We analyze our liability on at least a quarterly basis and accrue for litigation loss contingencies when they are probable and estimable. During the second quarter 2010, we recorded a provision related to this case which is reflected in Other liabilities. The Company is unable to reasonably estimate the amount or realistic range of reasonably possible losses above its recorded liability, if any, that might result if the outcome of this matter is unfavorable. Based on present information, the Company believes that its ultimate liability, if any, arising from this proceeding would not have a material adverse effect on our financial condition, results of operations or liquidity. Due to the unpredictability regarding the litigation process and the ongoing settlement discussions, such claims, if ultimately resolved against us, could potentially have a material impact on our cash flows or results of operations in a particular period. An adverse outcome could also potentially affect our ability to sell one or more flavor products to the extent the Court ultimately issued an injunction related to the patents. Although settlement discussions are ongoing, the Company disputes the allegations of wrongdoing, believes it has meritorious defenses and is vigorously defending all claims.

Environmental

Over the past approximately 20 years, various federal and state authorities and private parties have claimed that we are a Potentially Responsible Party ("PRP") as a generator of waste materials for alleged pollution at a number of waste sites operated by third parties located principally in New Jersey and have sought to recover costs incurred and to be incurred to clean up the sites.

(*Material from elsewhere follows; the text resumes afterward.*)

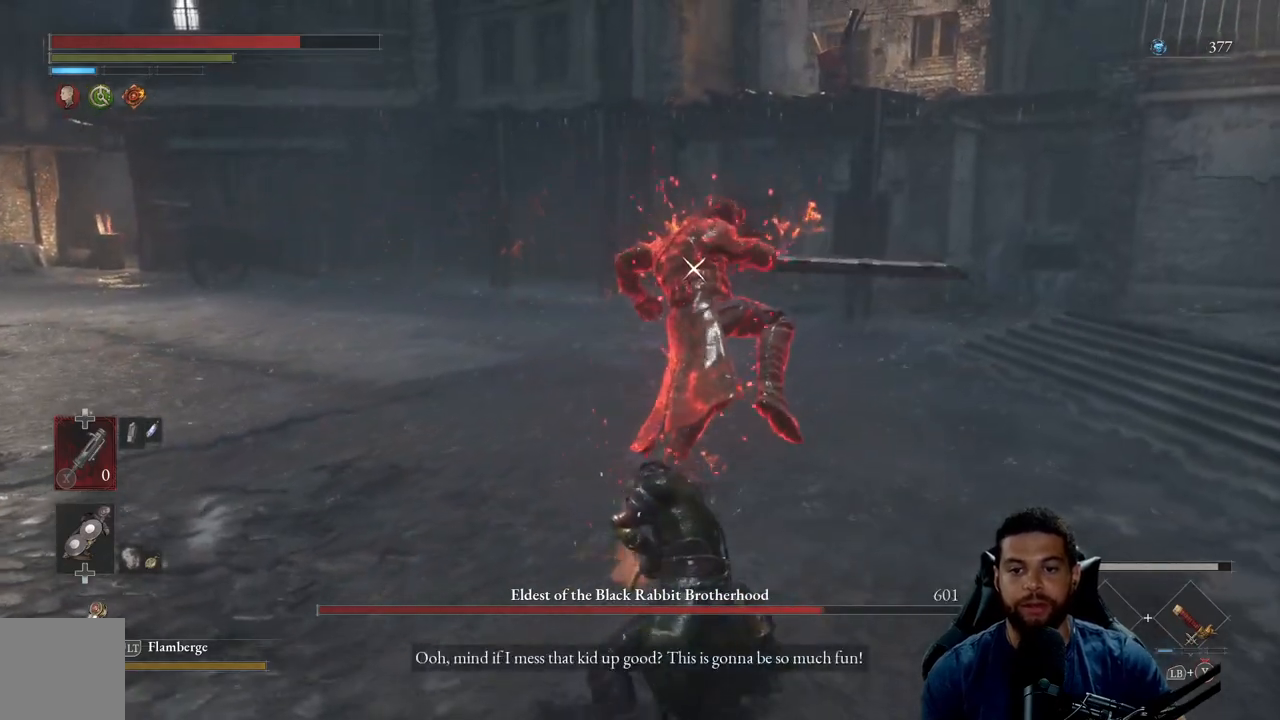
{"buttons": [], "left_stick": "down", "right_stick": "center", "events": [[17, "B", "up"], [83, "B", "down"], [150, "B", "up"], [233, "B", "down"], [317, "B", "up"]]}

We have been identified as a PRP at ten facilities operated by third parties at which investigation and/or remediation activities may be ongoing. We analyze our liability on a regular basis and accrue for environmental liabilities when they are probable and estimable. At September 30, 2011, we estimated our share of the total future costs for these sites to be less than $5 million and we have provided for such future costs based on our best estimate of our share of future costs.

While joint and several liability is authorized under federal and state environmental laws, we believe that the amounts we have paid and anticipate paying in the future for clean-up costs and damages at all sites are not and will not have a material adverse effect on our financial condition, results of operations or liquidity. Our assessment is based upon, among other things, the involvement of other PRP's at most sites, the status of the proceedings, including various settlement agreements and consent decrees, the extended time period over which payments will likely be made and an agreement reached in July 1994 with three of our liability insurers pursuant to which defense costs and indemnity amounts payable by us in respect of the sites will be shared by the insurers up to an agreed amount. There can be no assurance, however, that future events will not require us to materially increase the amounts we anticipate paying for clean-up costs and damages at these sites.

 

Other Contingencies

We have several tax audits and/or litigation in process and of these, the most significant is related to ongoing tax assessments and uncertain tax positions within our European operations. See Note 7. Income Taxes for further information.

In addition to the matters above, we are a party to other claims or litigation arising in the ordinary course of business. We do not expect the outcome of these cases, singly or in the aggregate, to have a material adverse effect on our financial condition, results of operations or liquidity.